▸ **Task instructions**:
Which lines in the data below contain the string "TREK", with case matching exactly? Copy each of those lines in full.
[[ The input, beginning ]]
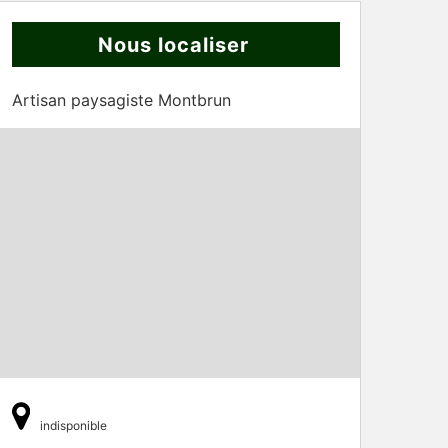
Nous localiser
Artisan paysagiste Montbrun
indisponible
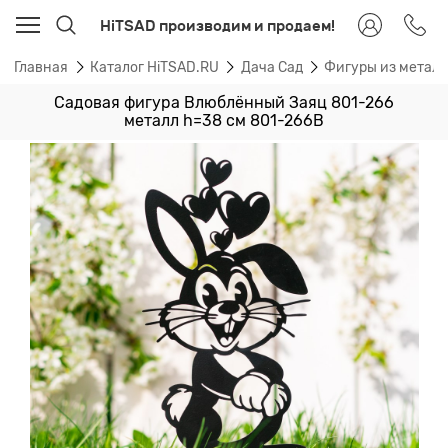
HiTSAD производим и продаем!
Главная
Каталог HiTSAD.RU
Дача Сад
Фигуры из метал
Садовая фигура Влюблённый Заяц 801-266
металл h=38 см 801-266B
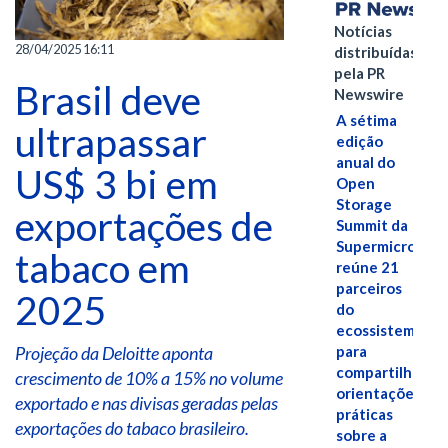
Notícias
28/04/2025 16:11
distribuídas
pela PR
Brasil deve
Newswire
A sétima
ultrapassar
edição
anual do
US$ 3 bi em
Open
Storage
exportações de
Summit da
Supermicro
tabaco em
reúne 21
parceiros
2025
do
ecossistema
para
Projeção da Deloitte aponta
compartilhar
crescimento de 10% a 15% no volume
orientações
exportado e nas divisas geradas pelas
práticas
exportações do tabaco brasileiro.
sobre a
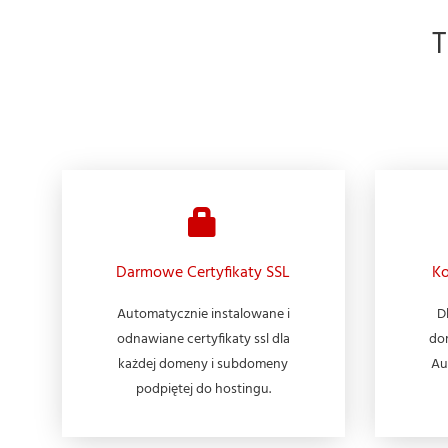
Darmowe Certyfikaty SSL
Ko
Automatycznie instalowane i
D
odnawiane certyfikaty ssl dla
do
każdej domeny i subdomeny
Au
podpiętej do hostingu.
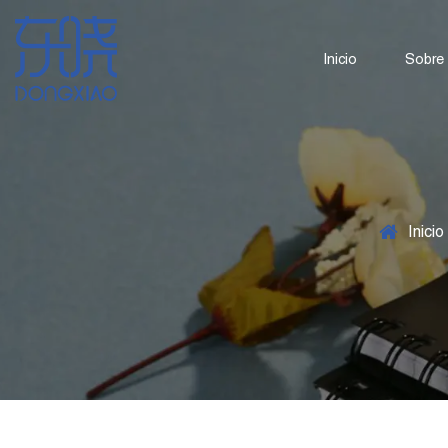
Inicio
Sobre
Inicio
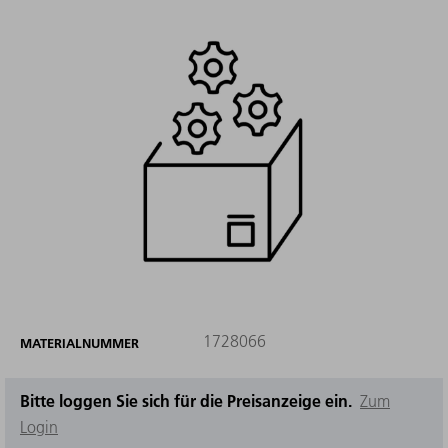
1728066
MATERIALNUMMER
Bitte loggen Sie sich für die Preisanzeige ein.
Zum
Login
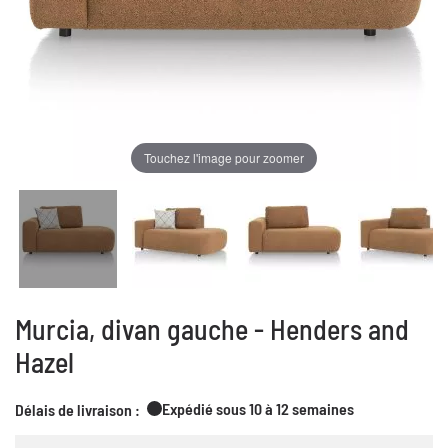
Touchez l'image pour zoomer
Murcia, divan gauche - Henders and
Hazel
Expédié sous 10 à 12 semaines
Délais de livraison :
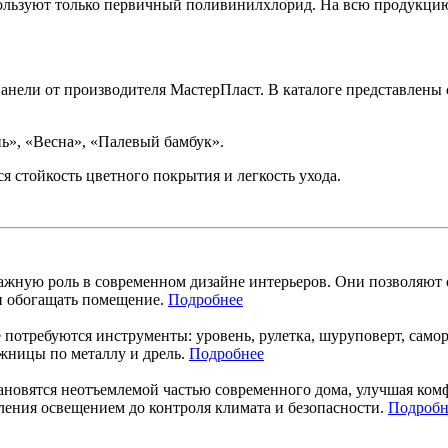
ользуют только первичный поливинилхлорид. На всю продукцию 
нели от производителя МастерПласт. В каталоге представлены
ь», «Весна», «Палевый бамбук».
стойкость цветного покрытия и легкость ухода.
жную роль в современном дизайне интерьеров. Они позволяют 
ки обогащать помещение.
Подробнее
 потребуются инструменты: уровень, рулетка, шуруповерт, само
ожницы по металлу и дрель.
Подробнее
новятся неотъемлемой частью современного дома, улучшая комф
ления освещением до контроля климата и безопасности.
Подробн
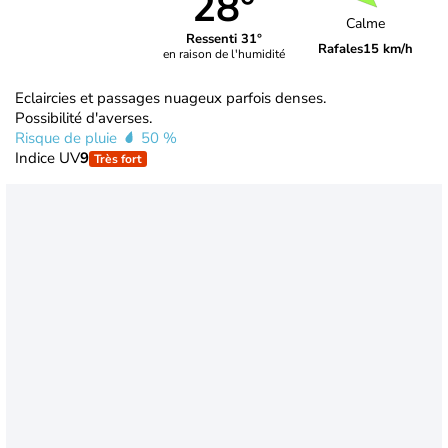
28°
Calme
Ressenti 31°
Rafales
15 km/h
en raison de l'humidité
Eclaircies et passages nuageux parfois denses.
Possibilité d'averses.
Risque de pluie
50 %
Indice UV
9
Très fort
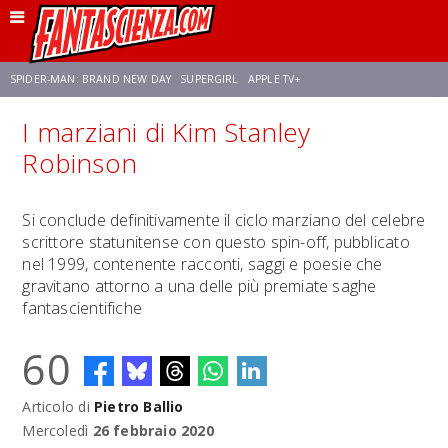
SPIDER-MAN: BRAND NEW DAY
SUPERGIRL
APPLE TV+
I marziani di Kim Stanley
FRANCO RICCIARDIELLO
ZENDAYA
STAR TREK
AVENGERS: DOOMSDAY
Robinson
NETFLIX
SADIE SINK
STAR TREK: STRANGE NEW WORLDS
Si conclude definitivamente il ciclo marziano del celebre
scrittore statunitense con questo spin-off, pubblicato
nel 1999, contenente racconti, saggi e poesie che
gravitano attorno a una delle più premiate saghe
fantascientifiche
60
Articolo di
Pietro Ballio
Mercoledì
26 febbraio 2020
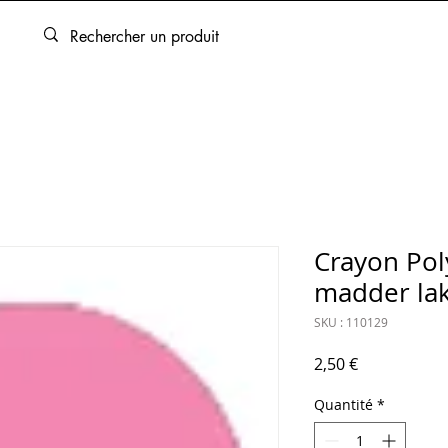
ARTOUCHES
BEAUX-ARTS
ENCADREMENT
SERVICES
Crayon Po
madder la
SKU : 110129
Prix
2,50 €
Quantité
*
[[ The input, end ]]
▸ **Completed task**:
STAR TREK
STAR TREK: STRANGE NEW WORLDS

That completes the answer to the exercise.